What is required:
Report every line in the records below that contains the string "Sözleşmesi", matching case exactly.

....

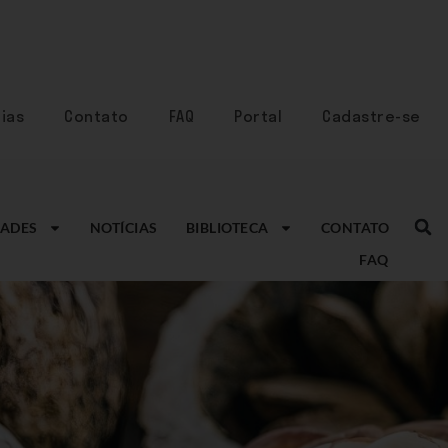
ias
Contato
FAQ
Portal
Cadastre-se
ADES
NOTÍCIAS
BIBLIOTECA
CONTATO
FAQ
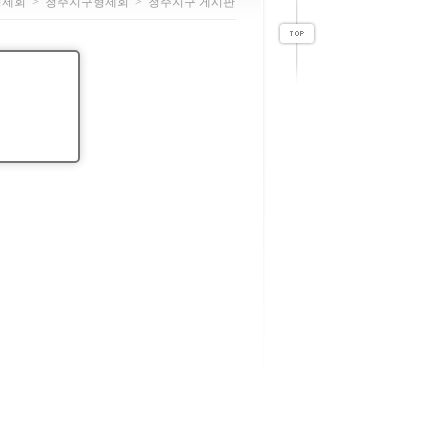
형제회
>
청주지구형제회
>
청주지구 게시판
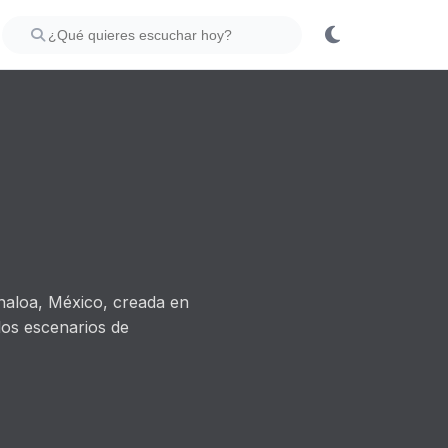
inaloa, México, creada en
os escenarios de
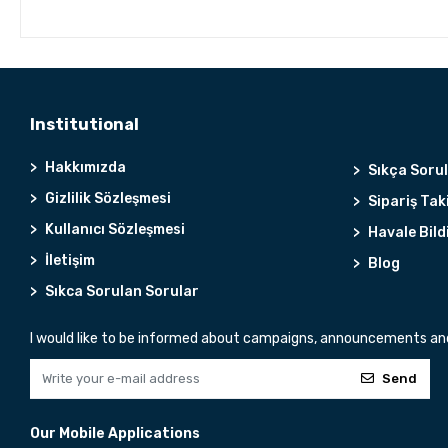
Institutional
Hakkımızda
Sıkça Soru
Gizlilik Sözleşmesi
Sipariş Tak
Kullanıcı Sözleşmesi
Havale Bild
İletişim
Blog
Sıkca Sorulan Sorular
I would like to be informed about campaigns, announcements and 
Send
Our Mobile Applications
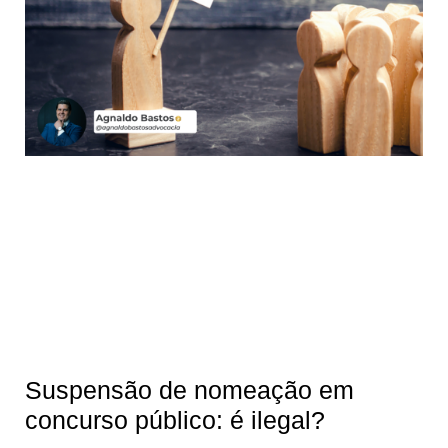
Suspensão de nomeação em
concurso público: é ilegal?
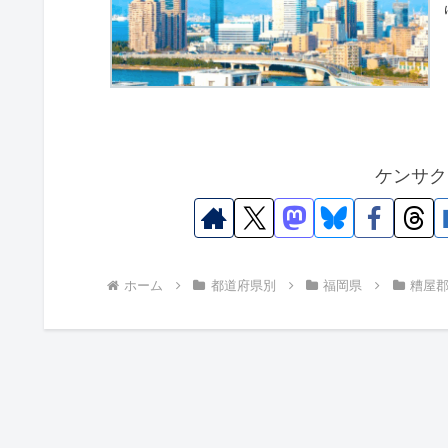
ケンサク
ホーム
都道府県別
福岡県
糟屋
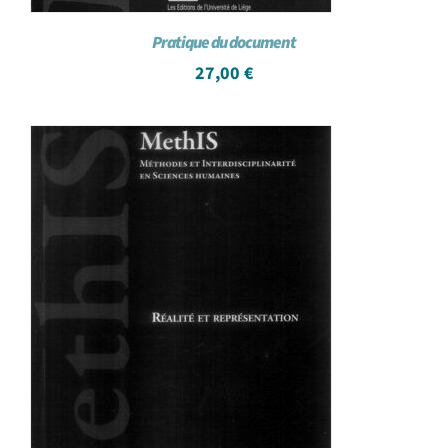
Pratique du document
27,00
€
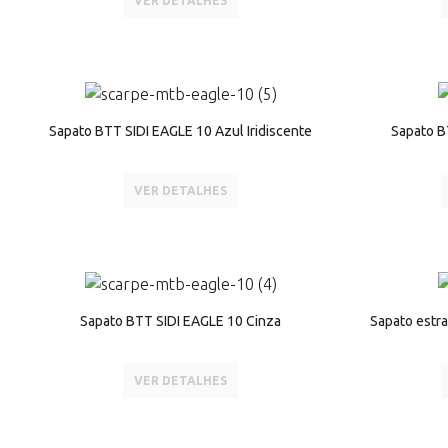
VER DETALHES
Sapato BTT SIDI EAGLE 10 Azul Iridiscente
Sapato B
VER DETALHES
Sapato BTT SIDI EAGLE 10 Cinza
Sapato estr
VER DETALHES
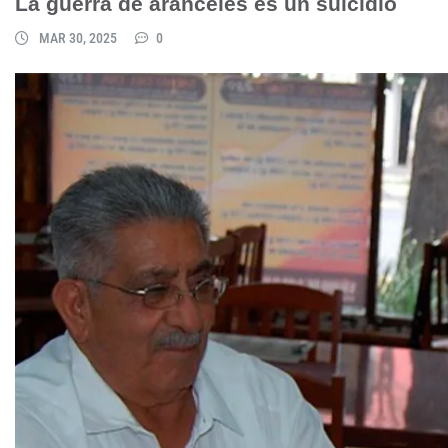
La guerra de aranceles es un suicidio
MAR 30, 2025
0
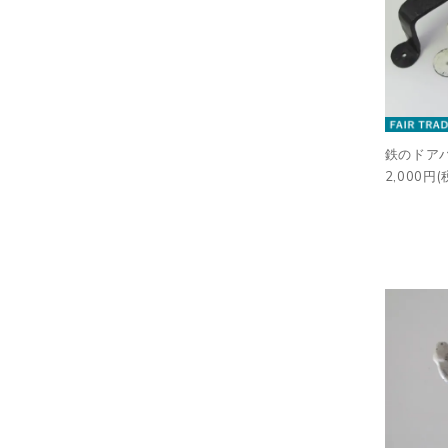
鉄のドア
2,000円(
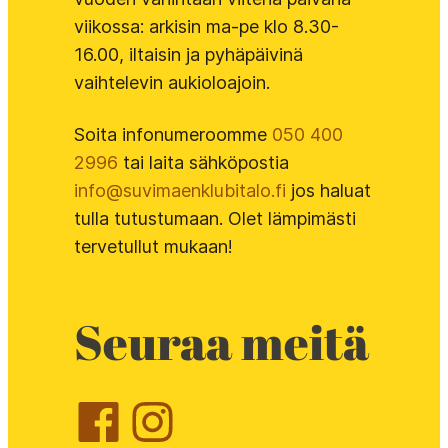
viikossa: arkisin ma-pe klo 8.30-
16.00, iltaisin ja pyhäpäivinä
vaihtelevin aukioloajoin.
Soita infonumeroomme
050 400
2996
tai laita sähköpostia
info@suvimaenklubitalo.fi
jos haluat
tulla tutustumaan. Olet lämpimästi
tervetullut mukaan!
Seuraa meitä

....

Exercise solution:
Gizlilik Sözleşmesi
Kullanıcı Sözleşmesi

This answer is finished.